Este artigo tem como objetivo apresentar o pano de fundo histórico dos acontecimentos relacionados à Surah 9, classificar os grupos de pessoas aos quais o capítulo se refere e explicar o alcance jurídico do versículo 9:5. Ao fazer isso, busca-se mostrar que “9:5 do Alcorão em contexto” revela uma mensagem coerente com o restante da revelação, e não uma ordem de violência gratuita. Quando se lê o início da Surah At-Tawbah (9:1–6) de forma contínua, percebe-se que há anúncio de rompimento de tratados, concessão de moratória de segurança, preservação de pactos válidos e direito de asilo, o que desmente a interpretação de guerra indiscriminada.

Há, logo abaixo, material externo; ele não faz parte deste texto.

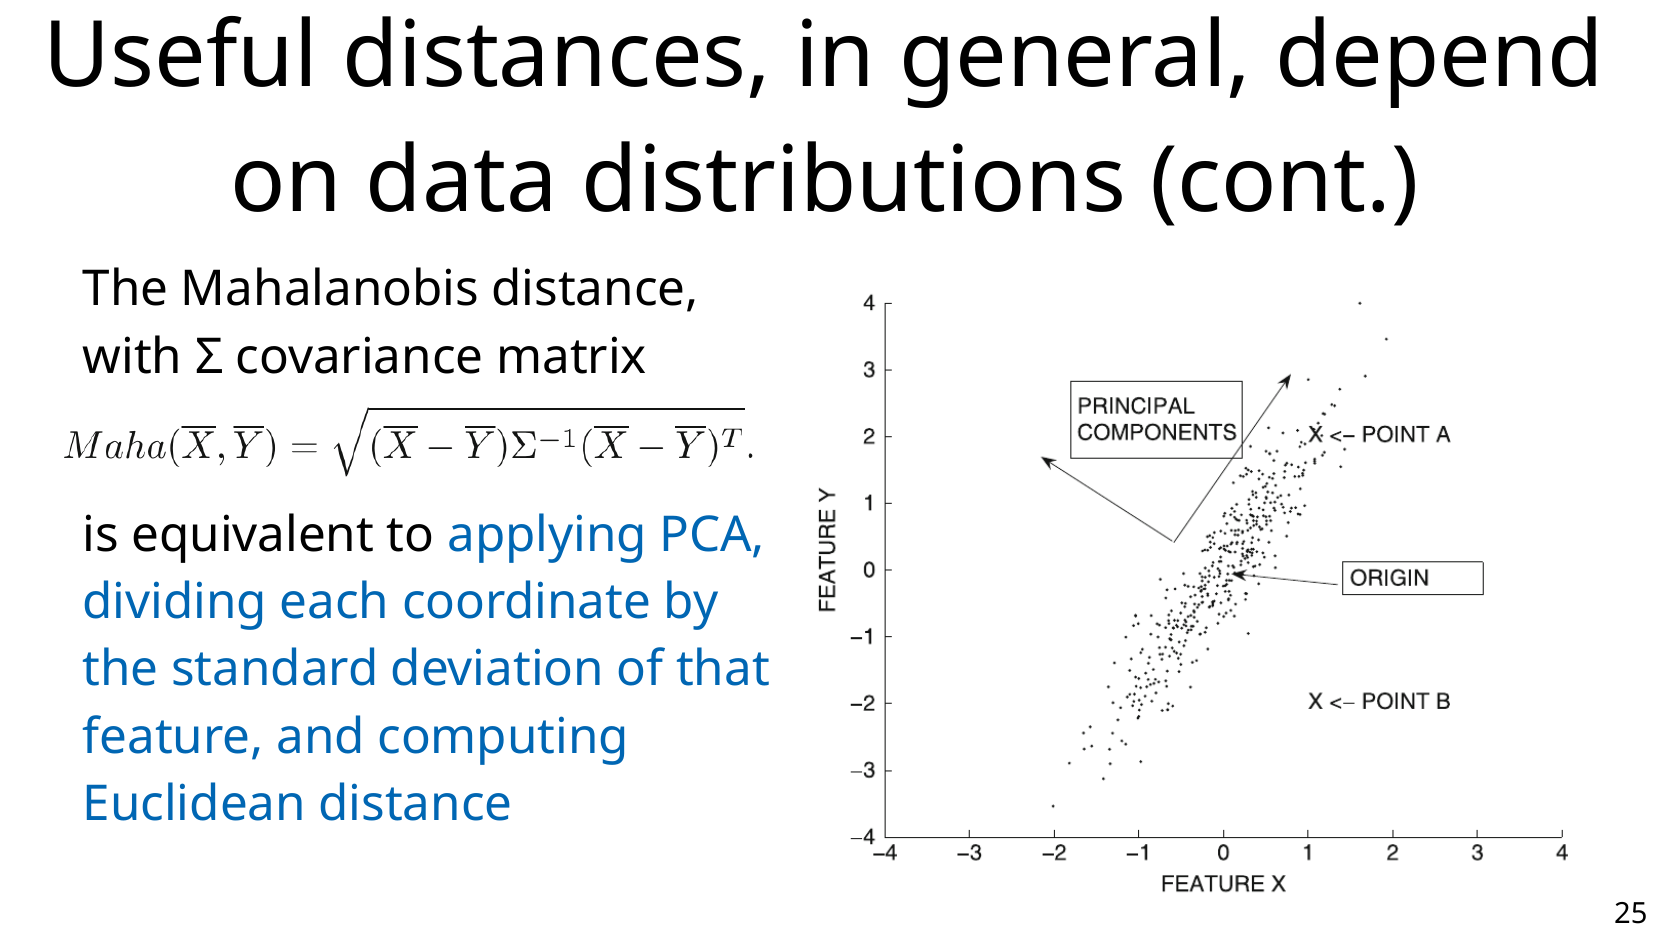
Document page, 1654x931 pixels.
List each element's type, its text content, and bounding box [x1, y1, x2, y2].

list The Mahalanobis distance, with Σ covariance matrix is equivalent to applying PCA, dividing each coordinate by the standard deviation of that feature, and computing Euclidean distance [82, 253, 796, 886]
picture [32, 391, 779, 497]
title Useful distances, in general, depend on data distributions (cont.) [0, 0, 1651, 268]
picture [780, 266, 1611, 916]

“E, quando os meses sagrados passarem, matai os idólatras, onde quer que os encontreis, e apanhai-os e sediai-os, e ficai à sua espreita, onde quer que estejam. Então, se se voltam arrependidos e cumprem a oração e concedem az-zakāh (esmola), deixai-lhes livre o caminho. Por certo, Allah é Perdoador, Misericordiador.” (Surah 9, versículo 5).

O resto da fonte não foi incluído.